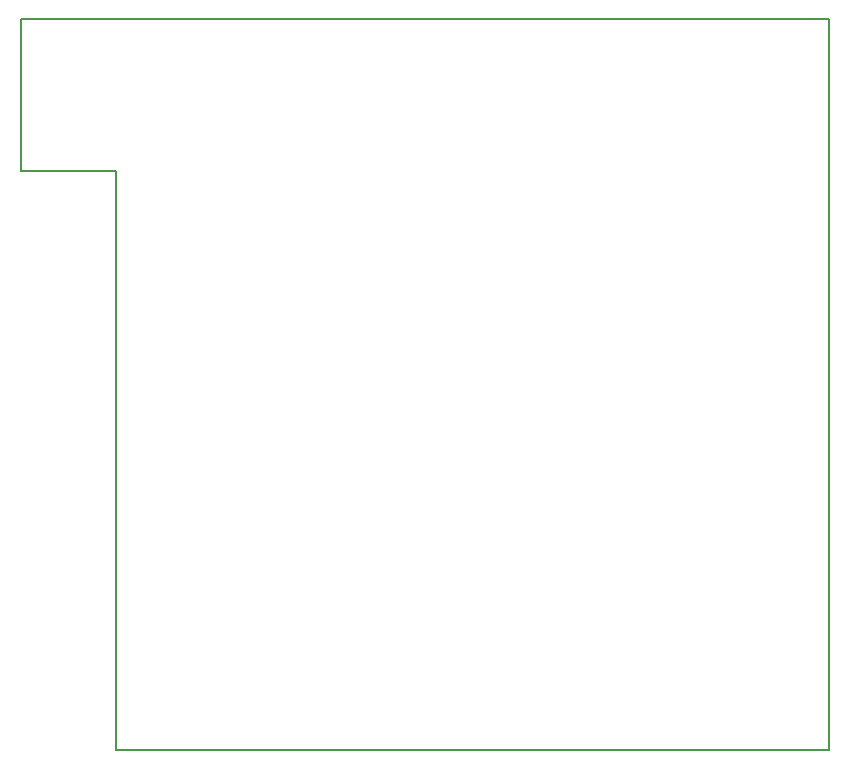
<source format=gko>
G04 Layer: BoardOutline*
G04 EasyEDA v6.4.7, 2021-01-07T14:22:33+08:00*
G04 e544819f4ad94c36a5ee21bd65f75882,119f753a6ce64b8d841f2ad33262ab0c,10*
G04 Gerber Generator version 0.2*
G04 Scale: 100 percent, Rotated: No, Reflected: No *
G04 Dimensions in millimeters *
G04 leading zeros omitted , absolute positions ,3 integer and 3 decimal *
%FSLAX33Y33*%
%MOMM*%
G90*
D02*

%ADD10C,0.151994*%
G54D10*
G01X8072Y31623D02*
G01X8072Y49022D01*
G01X0Y49022D01*
G01X0Y61899D01*
G01X68397Y61899D01*
G01X68397Y0D01*
G01X8072Y0D01*
G01X8072Y31623D01*

%LPD*%
M00*
M02*

</source>
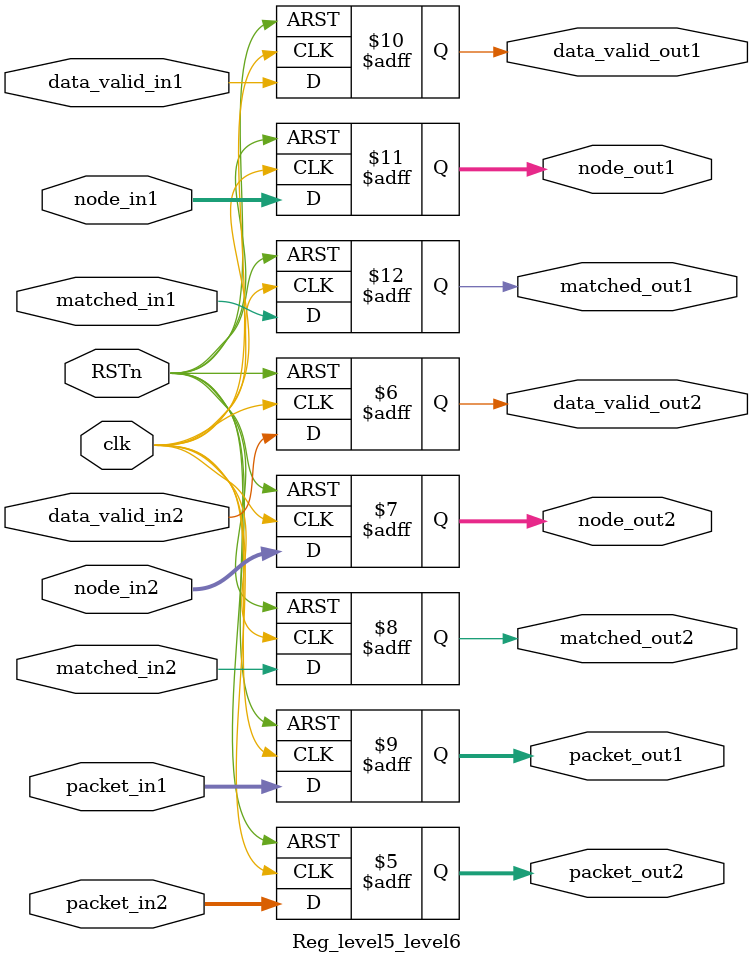
<source format=v>
`timescale 1ns / 1ps

module Reg_level5_level6 #(
    // the width of packet header and node
    parameter   PACKET_WIDTH = 104,
    parameter   NODE_WIDTH = 40
)

(
    //reset and clock
    input   clk,
    input   RSTn,
    
    //input from last stage 
    input wire [PACKET_WIDTH-1:0]    packet_in1,
    input wire                       data_valid_in1,
    input wire [NODE_WIDTH-1:0]      node_in1,
    input wire                       matched_in1,
    
    input wire [PACKET_WIDTH-1:0]    packet_in2,
    input wire                       data_valid_in2,
    input wire [NODE_WIDTH-1:0]      node_in2,
    input wire                       matched_in2, 
    
    //output to the node in level2 of tree 
    output reg [PACKET_WIDTH-1:0]    packet_out1,
    output reg                       data_valid_out1,
    output reg [NODE_WIDTH-1:0]      node_out1,
    output reg                       matched_out1,
    
    output reg [PACKET_WIDTH-1:0]    packet_out2,
    output reg                      data_valid_out2,
    output reg [NODE_WIDTH-1:0]      node_out2,
    output reg                       matched_out2
    
    );
    
    // handle the first packet
    always@(posedge clk or negedge RSTn)    begin
        if(!RSTn)   begin
            packet_out1 <= 104'b0;
            data_valid_out1 <= 1'b0;
            node_out1 <= 40'b0;
            matched_out1 <= 1'b0;            
        end else begin
            packet_out1 <= packet_in1;
            data_valid_out1 <= data_valid_in1;
            node_out1 <= node_in1;
            matched_out1 <= matched_in1;           
        end
    end
     
    // handle the first packet
    always@(posedge clk or negedge RSTn)    begin
        if(!RSTn)   begin
            packet_out2 <= 104'b0;
            data_valid_out2 <= 1'b0;
            node_out2 <= 40'b0;
            matched_out2 <= 1'b0;            
        end else begin
            packet_out2 <= packet_in2;
            data_valid_out2 <= data_valid_in2;
            node_out2 <= node_in2;
            matched_out2 <= matched_in2;           
        end
    end
    
 endmodule

</source>
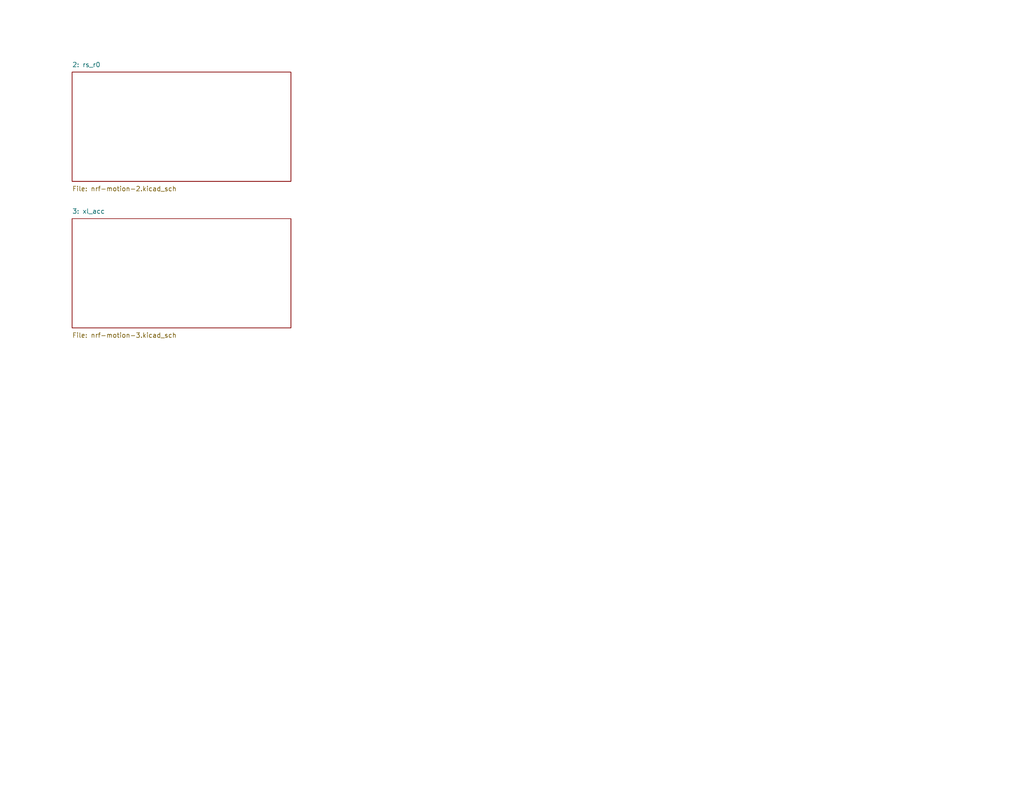
<source format=kicad_sch>

(kicad_sch
  (version 20230121)
  (generator jitx)
  (uuid a795e467-863e-2b02-6f1d-d96f434061b0)
  (paper "A")
                         
  
  

  (sheet (at 19.685 19.685) (size 59.69 29.845)
    (stroke (width 0.1524) (type solid) (color 0 0 0 0))
    (fill (color 0 0 0 0.0000))
    (uuid 3bfd4ef4-93de-4c59-642f-6d1f556567ca)
    (property "Sheet name" "2: rs_r0" (id 0) (at 19.685 18.415 0)
      (effects (font (size 1.27 1.27)) (justify left bottom)))
    (property "Sheet file" "nrf-motion-2.kicad_sch" (id 1) (at 19.685 50.8 0)
      (effects (font (size 1.27 1.27)) (justify left top)))
    (instances
      (project "nrf-motion"
        (path "/a795e467-863e-2b02-6f1d-d96f434061b0" (page "2"))
      )
    )
  )

  (sheet (at 19.685 59.69) (size 59.69 29.845)
    (stroke (width 0.1524) (type solid) (color 0 0 0 0))
    (fill (color 0 0 0 0.0000))
    (uuid 5d7d463f-a303-ef67-bd58-eeb1084a63b1)
    (property "Sheet name" "3: xl_acc" (id 0) (at 19.685 58.42 0)
      (effects (font (size 1.27 1.27)) (justify left bottom)))
    (property "Sheet file" "nrf-motion-3.kicad_sch" (id 1) (at 19.685 90.805 0)
      (effects (font (size 1.27 1.27)) (justify left top)))
    (instances
      (project "nrf-motion"
        (path "/a795e467-863e-2b02-6f1d-d96f434061b0" (page "3"))
      )
    )
  )
  (sheet_instances (path "/" (page "1")))
)

</source>
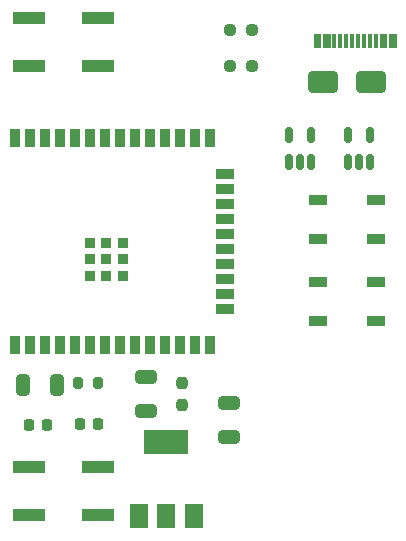
<source format=gtp>
G04 #@! TF.GenerationSoftware,KiCad,Pcbnew,7.0.8-7.0.8~ubuntu22.04.1*
G04 #@! TF.CreationDate,2023-11-04T16:43:40+00:00*
G04 #@! TF.ProjectId,kicad_dual_neopixel_driver,6b696361-645f-4647-9561-6c5f6e656f70,rev?*
G04 #@! TF.SameCoordinates,Original*
G04 #@! TF.FileFunction,Paste,Top*
G04 #@! TF.FilePolarity,Positive*
%FSLAX46Y46*%
G04 Gerber Fmt 4.6, Leading zero omitted, Abs format (unit mm)*
G04 Created by KiCad (PCBNEW 7.0.8-7.0.8~ubuntu22.04.1) date 2023-11-04 16:43:40*
%MOMM*%
%LPD*%
G01*
G04 APERTURE LIST*
G04 Aperture macros list*
%AMRoundRect*
0 Rectangle with rounded corners*
0 $1 Rounding radius*
0 $2 $3 $4 $5 $6 $7 $8 $9 X,Y pos of 4 corners*
0 Add a 4 corners polygon primitive as box body*
4,1,4,$2,$3,$4,$5,$6,$7,$8,$9,$2,$3,0*
0 Add four circle primitives for the rounded corners*
1,1,$1+$1,$2,$3*
1,1,$1+$1,$4,$5*
1,1,$1+$1,$6,$7*
1,1,$1+$1,$8,$9*
0 Add four rect primitives between the rounded corners*
20,1,$1+$1,$2,$3,$4,$5,0*
20,1,$1+$1,$4,$5,$6,$7,0*
20,1,$1+$1,$6,$7,$8,$9,0*
20,1,$1+$1,$8,$9,$2,$3,0*%
G04 Aperture macros list end*
%ADD10RoundRect,0.237500X0.250000X0.237500X-0.250000X0.237500X-0.250000X-0.237500X0.250000X-0.237500X0*%
%ADD11RoundRect,0.237500X-0.237500X0.250000X-0.237500X-0.250000X0.237500X-0.250000X0.237500X0.250000X0*%
%ADD12R,1.500000X2.000000*%
%ADD13R,3.800000X2.000000*%
%ADD14R,0.900000X1.500000*%
%ADD15R,1.500000X0.900000*%
%ADD16R,0.900000X0.900000*%
%ADD17R,2.800000X1.000000*%
%ADD18R,0.300000X1.150000*%
%ADD19RoundRect,0.250000X0.650000X-0.325000X0.650000X0.325000X-0.650000X0.325000X-0.650000X-0.325000X0*%
%ADD20RoundRect,0.225000X-0.225000X-0.250000X0.225000X-0.250000X0.225000X0.250000X-0.225000X0.250000X0*%
%ADD21RoundRect,0.250000X1.000000X0.650000X-1.000000X0.650000X-1.000000X-0.650000X1.000000X-0.650000X0*%
%ADD22RoundRect,0.200000X0.200000X0.275000X-0.200000X0.275000X-0.200000X-0.275000X0.200000X-0.275000X0*%
%ADD23RoundRect,0.150000X0.150000X-0.512500X0.150000X0.512500X-0.150000X0.512500X-0.150000X-0.512500X0*%
%ADD24RoundRect,0.225000X0.225000X0.250000X-0.225000X0.250000X-0.225000X-0.250000X0.225000X-0.250000X0*%
%ADD25RoundRect,0.250000X0.325000X0.650000X-0.325000X0.650000X-0.325000X-0.650000X0.325000X-0.650000X0*%
G04 APERTURE END LIST*
D10*
G04 #@! TO.C,R1*
X156912500Y-97000000D03*
X155087500Y-97000000D03*
G04 #@! TD*
D11*
G04 #@! TO.C,R3*
X151000000Y-126887500D03*
X151000000Y-128712500D03*
G04 #@! TD*
D12*
G04 #@! TO.C,U1*
X147400000Y-138150000D03*
X149700000Y-138150000D03*
D13*
X149700000Y-131850000D03*
D12*
X152000000Y-138150000D03*
G04 #@! TD*
D14*
G04 #@! TO.C,U4*
X136880000Y-123650000D03*
X138150000Y-123650000D03*
X139420000Y-123650000D03*
X140690000Y-123650000D03*
X141960000Y-123650000D03*
X143230000Y-123650000D03*
X144500000Y-123650000D03*
X145770000Y-123650000D03*
X147040000Y-123650000D03*
X148310000Y-123650000D03*
X149580000Y-123650000D03*
X150850000Y-123650000D03*
X152120000Y-123650000D03*
X153390000Y-123650000D03*
D15*
X154640000Y-120610000D03*
X154640000Y-119340000D03*
X154640000Y-118070000D03*
X154640000Y-116800000D03*
X154640000Y-115530000D03*
X154640000Y-114260000D03*
X154640000Y-112990000D03*
X154640000Y-111720000D03*
X154640000Y-110450000D03*
X154640000Y-109180000D03*
D14*
X153390000Y-106150000D03*
X152120000Y-106150000D03*
X150850000Y-106150000D03*
X149580000Y-106150000D03*
X148310000Y-106150000D03*
X147040000Y-106150000D03*
X145770000Y-106150000D03*
X144500000Y-106150000D03*
X143230000Y-106150000D03*
X141960000Y-106150000D03*
X140690000Y-106150000D03*
X139420000Y-106150000D03*
X138150000Y-106150000D03*
X136880000Y-106150000D03*
D16*
X143200000Y-117800000D03*
X144600000Y-117800000D03*
X146000000Y-117800000D03*
X143200000Y-116400000D03*
X144600000Y-116400000D03*
X146000000Y-116400000D03*
X143200000Y-115000000D03*
X144600000Y-115000000D03*
X146000000Y-115000000D03*
G04 #@! TD*
D10*
G04 #@! TO.C,R2*
X156912500Y-100000000D03*
X155087500Y-100000000D03*
G04 #@! TD*
D17*
G04 #@! TO.C,SW2*
X138100000Y-96000000D03*
X143900000Y-96000000D03*
X138100000Y-100000000D03*
X143900000Y-100000000D03*
G04 #@! TD*
D18*
G04 #@! TO.C,J5*
X169030000Y-97870000D03*
X168230000Y-97870000D03*
X166930000Y-97870000D03*
X165930000Y-97870000D03*
X165430000Y-97870000D03*
X164430000Y-97870000D03*
X163130000Y-97870000D03*
X162330000Y-97870000D03*
X162630000Y-97870000D03*
X163430000Y-97870000D03*
X163930000Y-97870000D03*
X164930000Y-97870000D03*
X166430000Y-97870000D03*
X167430000Y-97870000D03*
X167930000Y-97870000D03*
X168730000Y-97870000D03*
G04 #@! TD*
D19*
G04 #@! TO.C,C1*
X155000000Y-131475000D03*
X155000000Y-128525000D03*
G04 #@! TD*
D20*
G04 #@! TO.C,C5*
X142400000Y-130300000D03*
X143950000Y-130300000D03*
G04 #@! TD*
D21*
G04 #@! TO.C,D2*
X167000000Y-101400000D03*
X163000000Y-101400000D03*
G04 #@! TD*
D15*
G04 #@! TO.C,D1*
X162550000Y-111350000D03*
X162550000Y-114650000D03*
X167450000Y-114650000D03*
X167450000Y-111350000D03*
G04 #@! TD*
D22*
G04 #@! TO.C,R5*
X143900000Y-126900000D03*
X142250000Y-126900000D03*
G04 #@! TD*
D23*
G04 #@! TO.C,U3*
X165050000Y-108137500D03*
X166000000Y-108137500D03*
X166950000Y-108137500D03*
X166950000Y-105862500D03*
X165050000Y-105862500D03*
G04 #@! TD*
D19*
G04 #@! TO.C,C2*
X148000000Y-129275000D03*
X148000000Y-126325000D03*
G04 #@! TD*
D23*
G04 #@! TO.C,U2*
X160050000Y-108137500D03*
X161000000Y-108137500D03*
X161950000Y-108137500D03*
X161950000Y-105862500D03*
X160050000Y-105862500D03*
G04 #@! TD*
D15*
G04 #@! TO.C,D3*
X162550000Y-118350000D03*
X162550000Y-121650000D03*
X167450000Y-121650000D03*
X167450000Y-118350000D03*
G04 #@! TD*
D24*
G04 #@! TO.C,C4*
X139575000Y-130400000D03*
X138025000Y-130400000D03*
G04 #@! TD*
D17*
G04 #@! TO.C,SW1*
X143900000Y-138000000D03*
X138100000Y-138000000D03*
X143900000Y-134000000D03*
X138100000Y-134000000D03*
G04 #@! TD*
D25*
G04 #@! TO.C,C3*
X140475000Y-127000000D03*
X137525000Y-127000000D03*
G04 #@! TD*
M02*

</source>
***
Task to complete
Could you reproduce exactly the lines of the entries above, from the one with "X142400000Y-130300000D03*" through the one with "X138025000Y-130400000D03*", and nothing else?

Answer space
X142400000Y-130300000D03*
X143950000Y-130300000D03*
G04 #@! TD*
D21*
G04 #@! TO.C,D2*
X167000000Y-101400000D03*
X163000000Y-101400000D03*
G04 #@! TD*
D15*
G04 #@! TO.C,D1*
X162550000Y-111350000D03*
X162550000Y-114650000D03*
X167450000Y-114650000D03*
X167450000Y-111350000D03*
G04 #@! TD*
D22*
G04 #@! TO.C,R5*
X143900000Y-126900000D03*
X142250000Y-126900000D03*
G04 #@! TD*
D23*
G04 #@! TO.C,U3*
X165050000Y-108137500D03*
X166000000Y-108137500D03*
X166950000Y-108137500D03*
X166950000Y-105862500D03*
X165050000Y-105862500D03*
G04 #@! TD*
D19*
G04 #@! TO.C,C2*
X148000000Y-129275000D03*
X148000000Y-126325000D03*
G04 #@! TD*
D23*
G04 #@! TO.C,U2*
X160050000Y-108137500D03*
X161000000Y-108137500D03*
X161950000Y-108137500D03*
X161950000Y-105862500D03*
X160050000Y-105862500D03*
G04 #@! TD*
D15*
G04 #@! TO.C,D3*
X162550000Y-118350000D03*
X162550000Y-121650000D03*
X167450000Y-121650000D03*
X167450000Y-118350000D03*
G04 #@! TD*
D24*
G04 #@! TO.C,C4*
X139575000Y-130400000D03*
X138025000Y-130400000D03*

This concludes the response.